Thomas Jefferson must be choking on his own moldering face. This is another point that we citizens must stand up and make. But … but … but …

All these buts. Man. We should be ashamed. I don’t know what to do any more than anybody else does. If everyone in this country … and I mean ALL OF US … just didn’t pay taxes next April 15 … would all of us be thrown in jail? I believe in taxes, just as I believe in Fire Departments, Police, and city/county infrastructure. We need that stuff. I don’t mind paying for it. It is my duty and my honor to help pay for it. But I’m also paying for some incompetent bozo to fly in to Dana Point and sit in a luxury suite hot tub and laugh at me. Why is that? What can we do to wake people up?

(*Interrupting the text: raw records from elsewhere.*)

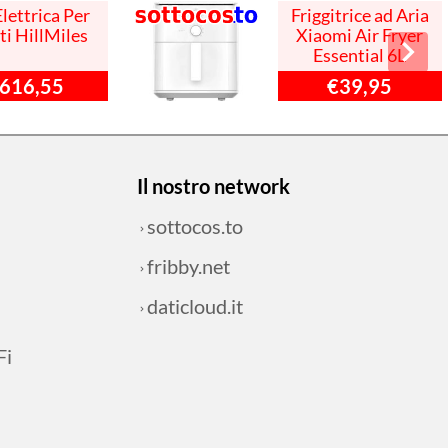
Elettrica Per
Friggitrice ad Aria
ti HillMiles
Xiaomi Air Fryer
Essential 6L
616,55
€39,95
Il nostro network
sottocos.to
fribby.net
daticloud.it
Fi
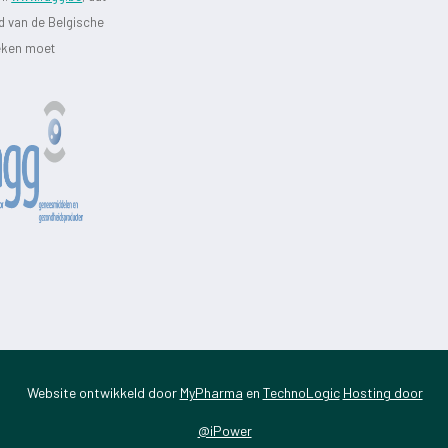
id van de Belgische
heken moet
Website ontwikkeld door
MyPharma
en
TechnoLogic
Hosting door
@iPower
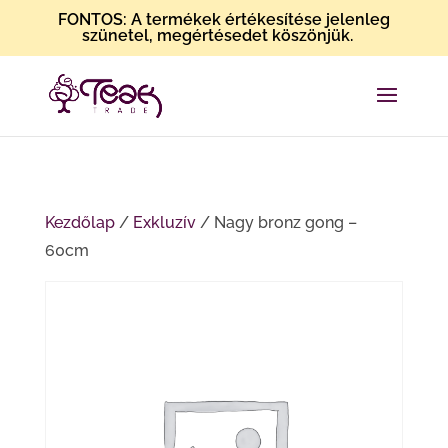
FONTOS: A termékek értékesítése jelenleg
szünetel, megértésedet köszönjük.
Kezdőlap
/
Exkluzív
/ Nagy bronz gong –
60cm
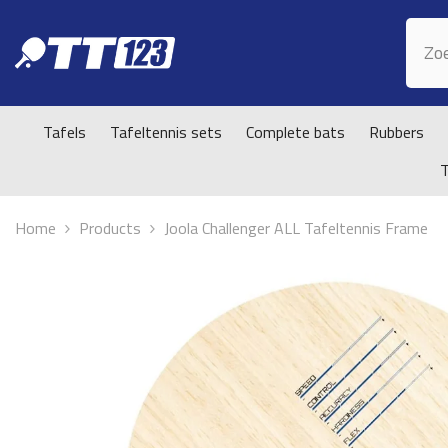
Doorgaan naar artikel
Tafels
Tafeltennis sets
Complete bats
Rubbers
Home
Products
Joola Challenger ALL Tafeltennis Frame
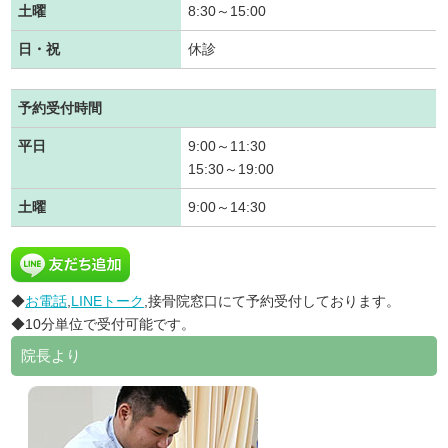
土曜
8:30～15:00
日・祝
休診
予約受付時間
平日
9:00～11:30
15:30～19:00
土曜
9:00～14:30
◆
お電話
,
LINEトーク
,接骨院窓口にて予約受付しております。
◆10分単位で受付可能です。
院長より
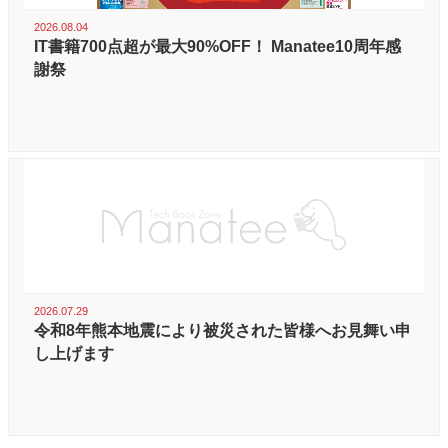
2026.08.04
IT書籍700点超が最大90%OFF！ Manatee10周年感
謝祭
2026.07.29
令和8年熊本地震により被災された皆様へお見舞い申
し上げます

And the car guys. Hokey Smoke, Bullwinkle. You drove your own business into the ground, misled everyone, and now want, yes, another bailout. GMAC has declared itself a bank so that it can cash in on the financial-sector bailout. It just goes on and on.

How stupid are we? Evidently, pretty stupid. And we're also deathly afraid of something, so afraid that we're, pretty much, paralyzed.

I don’t think I’m done for the week, but I’m done for now. I’m going to go try to wake myself up. Wish me luck.